Action item — Copy every record below exactly, leaving out any pictures.

[Records excerpted from a collection]
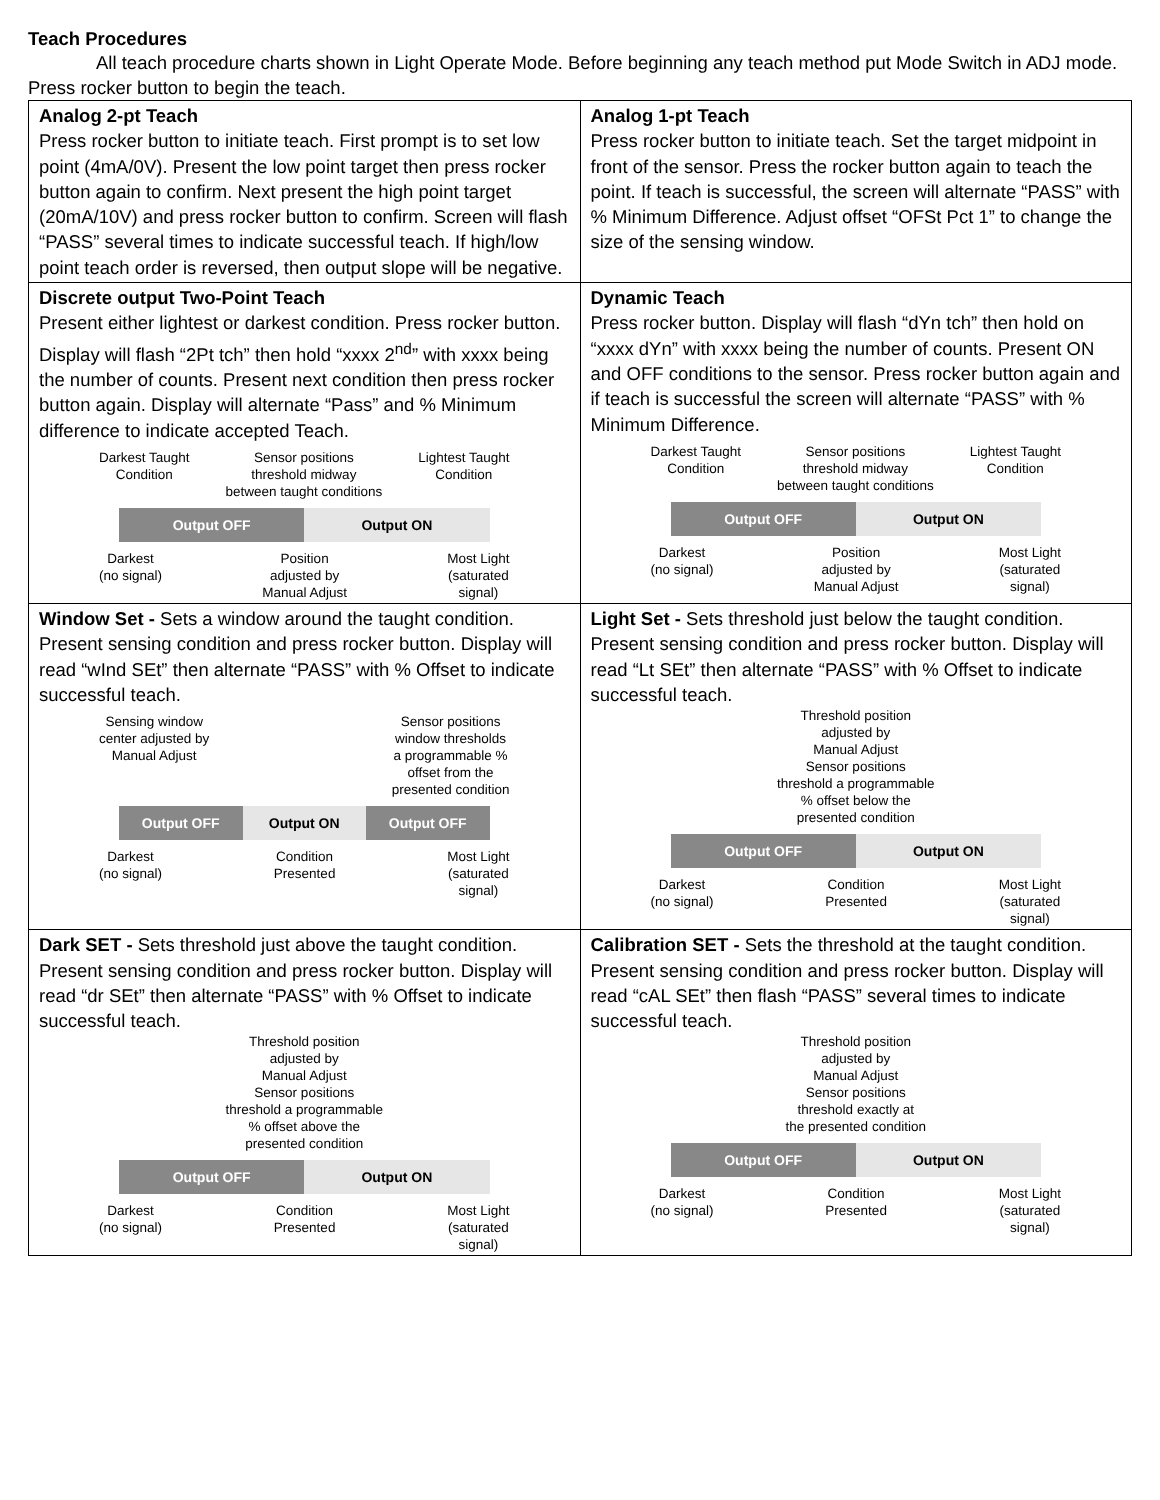Teach Procedures
All teach procedure charts shown in Light Operate Mode. Before beginning any teach method put Mode Switch in ADJ mode. Press rocker button to begin the teach.
| Analog 2-pt Teach Press rocker button to initiate teach. First prompt is to set low point (4mA/0V). Present the low point target then press rocker button again to confirm. Next present the high point target (20mA/10V) and press rocker button to confirm. Screen will flash “PASS” several times to indicate successful teach. If high/low point teach order is reversed, then output slope will be negative. | Analog 1-pt Teach Press rocker button to initiate teach. Set the target midpoint in front of the sensor. Press the rocker button again to teach the point. If teach is successful, the screen will alternate “PASS” with % Minimum Difference. Adjust offset “OFSt Pct 1” to change the size of the sensing window. |
| Discrete output Two-Point Teach Present either lightest or darkest condition. Press rocker button. Display will flash “2Pt tch” then hold “xxxx 2<sup>nd</sup>” with xxxx being the number of counts. Present next condition then press rocker button again. Display will alternate “Pass” and % Minimum difference to indicate accepted Teach. Darkest Taught Condition Sensor positions threshold midway between taught conditions Lightest Taught Condition Output OFF Output ON Darkest (no signal) Position adjusted by Manual Adjust Most Light (saturated signal) | Dynamic Teach Press rocker button. Display will flash “dYn tch” then hold on “xxxx dYn” with xxxx being the number of counts. Present ON and OFF conditions to the sensor. Press rocker button again and if teach is successful the screen will alternate “PASS” with % Minimum Difference. Darkest Taught Condition Sensor positions threshold midway between taught conditions Lightest Taught Condition Output OFF Output ON Darkest (no signal) Position adjusted by Manual Adjust Most Light (saturated signal) |
| Window Set - Sets a window around the taught condition. Present sensing condition and press rocker button. Display will read “wInd SEt” then alternate “PASS” with % Offset to indicate successful teach. Sensing window center adjusted by Manual Adjust Sensor positions window thresholds a programmable % offset from the presented condition Output OFF Output ON Output OFF Darkest (no signal) Condition Presented Most Light (saturated signal) | Light Set - Sets threshold just below the taught condition. Present sensing condition and press rocker button. Display will read “Lt SEt” then alternate “PASS” with % Offset to indicate successful teach. Threshold position adjusted by Manual Adjust Sensor positions threshold a programmable % offset below the presented condition Output OFF Output ON Darkest (no signal) Condition Presented Most Light (saturated signal) |
| Dark SET - Sets threshold just above the taught condition. Present sensing condition and press rocker button. Display will read “dr SEt” then alternate “PASS” with % Offset to indicate successful teach. Threshold position adjusted by Manual Adjust Sensor positions threshold a programmable % offset above the presented condition Output OFF Output ON Darkest (no signal) Condition Presented Most Light (saturated signal) | Calibration SET - Sets the threshold at the taught condition. Present sensing condition and press rocker button. Display will read “cAL SEt” then flash “PASS” several times to indicate successful teach. Threshold position adjusted by Manual Adjust Sensor positions threshold exactly at the presented condition Output OFF Output ON Darkest (no signal) Condition Presented Most Light (saturated signal) |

Response —
Teach Procedures
All teach procedure charts shown in Light Operate Mode. Before beginning any teach method put Mode Switch in ADJ mode. Press rocker button to begin the teach.
| Analog 2-pt Teach Press rocker button to initiate teach. First prompt is to set low point (4mA/0V). Present the low point target then press rocker button again to confirm. Next present the high point target (20mA/10V) and press rocker button to confirm. Screen will flash “PASS” several times to indicate successful teach. If high/low point teach order is reversed, then output slope will be negative. | Analog 1-pt Teach Press rocker button to initiate teach. Set the target midpoint in front of the sensor. Press the rocker button again to teach the point. If teach is successful, the screen will alternate “PASS” with % Minimum Difference. Adjust offset “OFSt Pct 1” to change the size of the sensing window. |
| Discrete output Two-Point Teach Present either lightest or darkest condition. Press rocker button. Display will flash “2Pt tch” then hold “xxxx 2<sup>nd</sup>” with xxxx being the number of counts. Present next condition then press rocker button again. Display will alternate “Pass” and % Minimum difference to indicate accepted Teach. Darkest Taught Condition Sensor positions threshold midway between taught conditions Lightest Taught Condition Output OFF Output ON Darkest (no signal) Position adjusted by Manual Adjust Most Light (saturated signal) | Dynamic Teach Press rocker button. Display will flash “dYn tch” then hold on “xxxx dYn” with xxxx being the number of counts. Present ON and OFF conditions to the sensor. Press rocker button again and if teach is successful the screen will alternate “PASS” with % Minimum Difference. Darkest Taught Condition Sensor positions threshold midway between taught conditions Lightest Taught Condition Output OFF Output ON Darkest (no signal) Position adjusted by Manual Adjust Most Light (saturated signal) |
| Window Set - Sets a window around the taught condition. Present sensing condition and press rocker button. Display will read “wInd SEt” then alternate “PASS” with % Offset to indicate successful teach. Sensing window center adjusted by Manual Adjust Sensor positions window thresholds a programmable % offset from the presented condition Output OFF Output ON Output OFF Darkest (no signal) Condition Presented Most Light (saturated signal) | Light Set - Sets threshold just below the taught condition. Present sensing condition and press rocker button. Display will read “Lt SEt” then alternate “PASS” with % Offset to indicate successful teach. Threshold position adjusted by Manual Adjust Sensor positions threshold a programmable % offset below the presented condition Output OFF Output ON Darkest (no signal) Condition Presented Most Light (saturated signal) |
| Dark SET - Sets threshold just above the taught condition. Present sensing condition and press rocker button. Display will read “dr SEt” then alternate “PASS” with % Offset to indicate successful teach. Threshold position adjusted by Manual Adjust Sensor positions threshold a programmable % offset above the presented condition Output OFF Output ON Darkest (no signal) Condition Presented Most Light (saturated signal) | Calibration SET - Sets the threshold at the taught condition. Present sensing condition and press rocker button. Display will read “cAL SEt” then flash “PASS” several times to indicate successful teach. Threshold position adjusted by Manual Adjust Sensor positions threshold exactly at the presented condition Output OFF Output ON Darkest (no signal) Condition Presented Most Light (saturated signal) |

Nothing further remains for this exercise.